To check if your code is being auto-vectorized, you need to look at the assembly. I recommend doing this, even when using SIMDRegister
, as you will often have unexpected results.
I highly recommend godbolt.org
for this: godbolt.org
has the advantage that you can change compiler, compiler version and compiler options on the fly and it neatly colour highlights which parts of your source code correspond to which assembly.
If your project is too big to fit into godbolt then you can also use Xcode’s Assembly view:
Unfortunately, it doesn’t do any colour highliting.
Update: Also, see post below on strange behaviour when trying to view assembly in recent Xcode versions.
What you will often see, is that the compiler will generate two versions of your code: one uses SIMD and the other doesn’t.
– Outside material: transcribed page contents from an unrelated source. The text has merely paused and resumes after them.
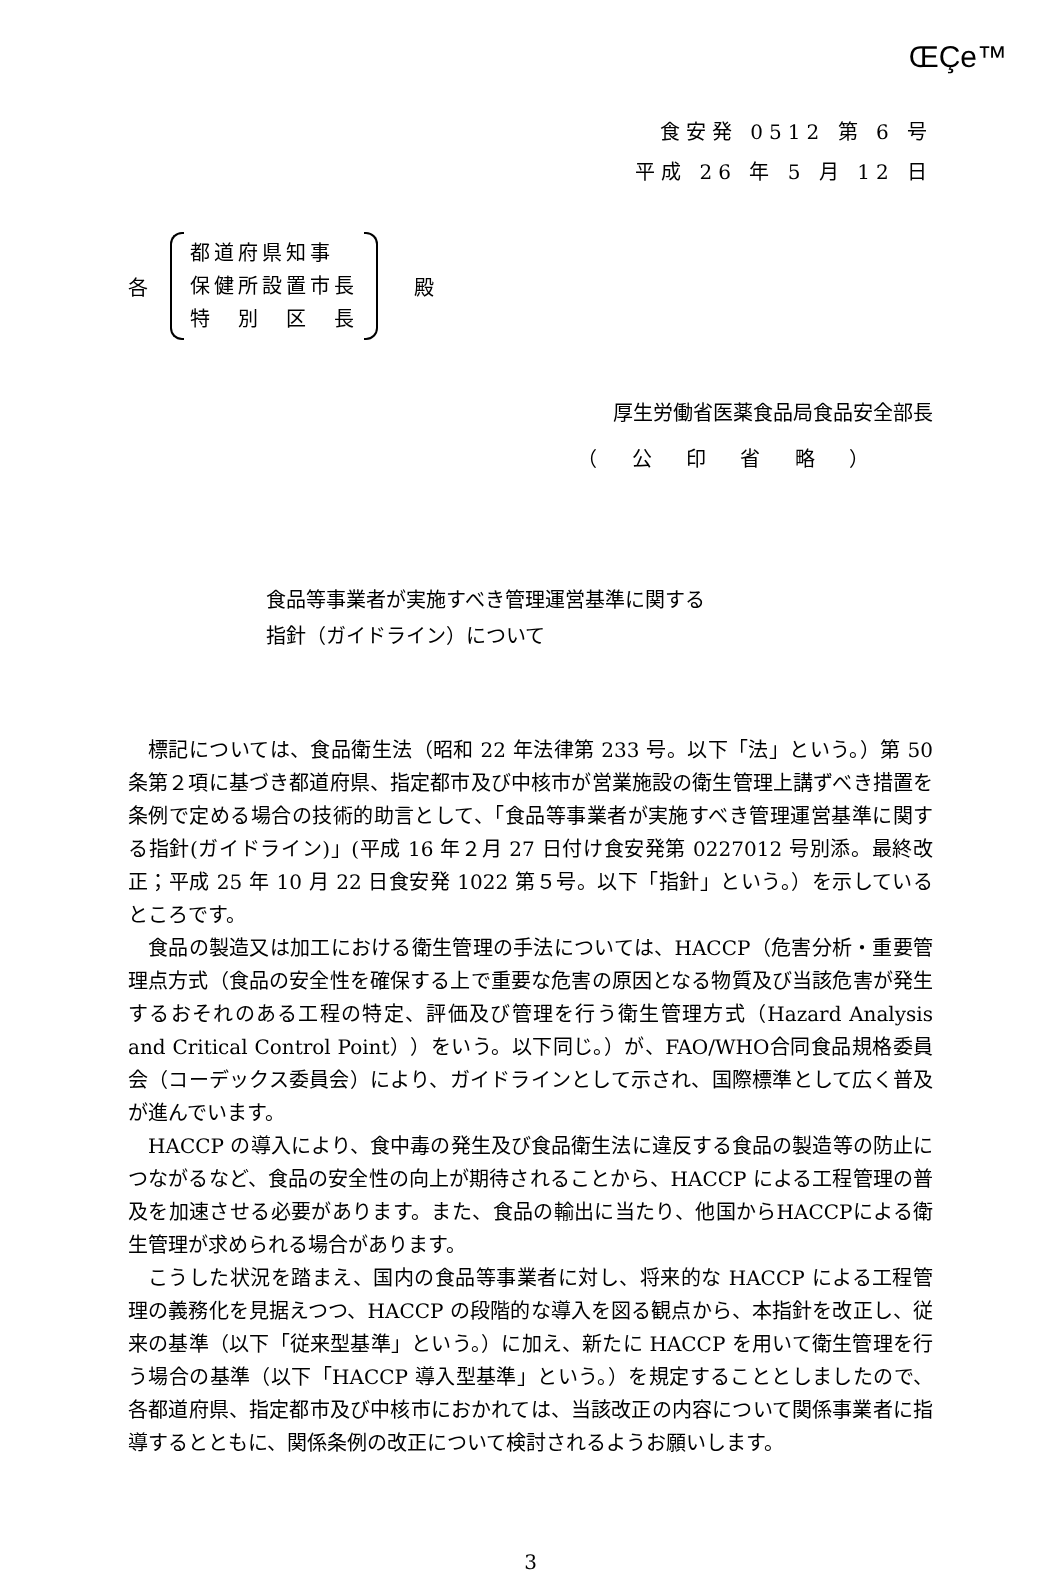ŒÇe™
食安発 0512 第 6 号
平成 26 年 5 月 12 日
各
都道府県知事
保健所設置市長
特　別　区　長
殿
厚生労働省医薬食品局食品安全部長
（ 公 印 省 略 ）
食品等事業者が実施すべき管理運営基準に関する
指針（ガイドライン）について
標記については、食品衛生法（昭和 22 年法律第 233 号。以下「法」という。）第 50 条第２項に基づき都道府県、指定都市及び中核市が営業施設の衛生管理上講ずべき措置を条例で定める場合の技術的助言として、「食品等事業者が実施すべき管理運営基準に関する指針(ガイドライン)」(平成 16 年２月 27 日付け食安発第 0227012 号別添。最終改正；平成 25 年 10 月 22 日食安発 1022 第５号。以下「指針」という。）を示しているところです。
食品の製造又は加工における衛生管理の手法については、HACCP（危害分析・重要管理点方式（食品の安全性を確保する上で重要な危害の原因となる物質及び当該危害が発生するおそれのある工程の特定、評価及び管理を行う衛生管理方式（Hazard Analysis and Critical Control Point））をいう。以下同じ。）が、FAO/WHO合同食品規格委員会（コーデックス委員会）により、ガイドラインとして示され、国際標準として広く普及が進んでいます。
HACCP の導入により、食中毒の発生及び食品衛生法に違反する食品の製造等の防止につながるなど、食品の安全性の向上が期待されることから、HACCP による工程管理の普及を加速させる必要があります。また、食品の輸出に当たり、他国からHACCPによる衛生管理が求められる場合があります。
こうした状況を踏まえ、国内の食品等事業者に対し、将来的な HACCP による工程管理の義務化を見据えつつ、HACCP の段階的な導入を図る観点から、本指針を改正し、従来の基準（以下「従来型基準」という。）に加え、新たに HACCP を用いて衛生管理を行う場合の基準（以下「HACCP 導入型基準」という。）を規定することとしましたので、各都道府県、指定都市及び中核市におかれては、当該改正の内容について関係事業者に指導するとともに、関係条例の改正について検討されるようお願いします。
3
This is because the compiler does not know if your audio buffer pointers are SIMD-aligned. Hence, the compiler creates a non-SIMD “pre-amble” until the buffer pointers are SIMD-aligned, the core of the algorithm (which uses SIMD) and then a non-SIMD epilogue to finish up any remaining elements that didn’t fit into a full SIMD register.
If your loop involves multiple buffer pointers then, depending on your exact algorithm, the compiler may need to create multiple versions of pre-ambles/epilogues (i.e. only the first buffer is SIMD aligned, but the second isn’t etc.). If this gets too complicated, the compiler will give up and just do two completely separate versions of your code (one with SIMD and the other without).
To avoid this, you can use C++20’s std::assumed_aligned
(earlier compiler versions may have __builtin_assume_aligned
) to tell the compiler that you know that the buffer pointers will be SIMD aligned. This is recommended even for simple loops as it will avoid at least one conditional (to check for alignment) and it has the extra benefit of reducing your code-size by getting rid of the pre-ambles/epilogues.
As mentioned, the compiler is pretty good at auto-vectorizing even moderately complex loops. However, here are a few examples, where I have seen the compiler fail at auto-vectorizing:
- The compiler needs to follow the “as-if” rule when optimizing, i.e. it may transform your code into something completely different (i.e. by re-ordering loops, for example) but the outcome of your program must be the same “as-if” the compiler did no optimizations (unless you’ve written undefined behaviour).
This means, however, that certain transformations are off-limits to the compiler - for example, heap memory allocations - as requiring to allocate memory is a different outcome of your program than not allocating memory.
For example, a compiler is not allowed to auto-vectorize a direct convolution. This is because, as you move through your array, most of the time, the kernel and the array will not be SIMD aligned with respect to each other. However, by storing N copies of your kernel (where N is the number of elements in a SIMD vector) with each copy being shifted by one element, you can now always find a kernel that is SIMD aligned with your input vector. However, even a hypothetical god compiler would not be allowed to do this transformation as the compiler would need to allocate memory for the extra copies of your kernel. Here, you would need to program the convolution by hand using SIMDRegister
.
- Conditionals in your loop: as long as you only have simple ternary like statements, the compiler will replace those statements with SIMD masking tricks (i.e. no branching). Funnily, I’ve often seen MSVC use SIMD masking code with a ternary statement (i.e. using the
?
character), and not use it when writing the same code with an if
statement. If the conditional gets even slightly too complex, compilers will usually use traditional branching (and thus sometimes inhibiting the use of auto-vectorization) as it’s hard for a compiler to reason about the trade-off of having the need to compute both result values when selecting via bit-mask vs. computing only the required result via branching as the performance of latter highly depends on how often the condition is true or not (becuase of branch-predictors). Hence, if you know of a way to convert your conditional into a statement with bitmasks and no branch, and the compiler isn’t doing it for you, then you will likely need to write it manually via SIMDRegister
.
- Using complex templating and template meta programming (like expression templates) somehow confuses the compiler. I’m not entirely sure why, but I’ve seen this a lot.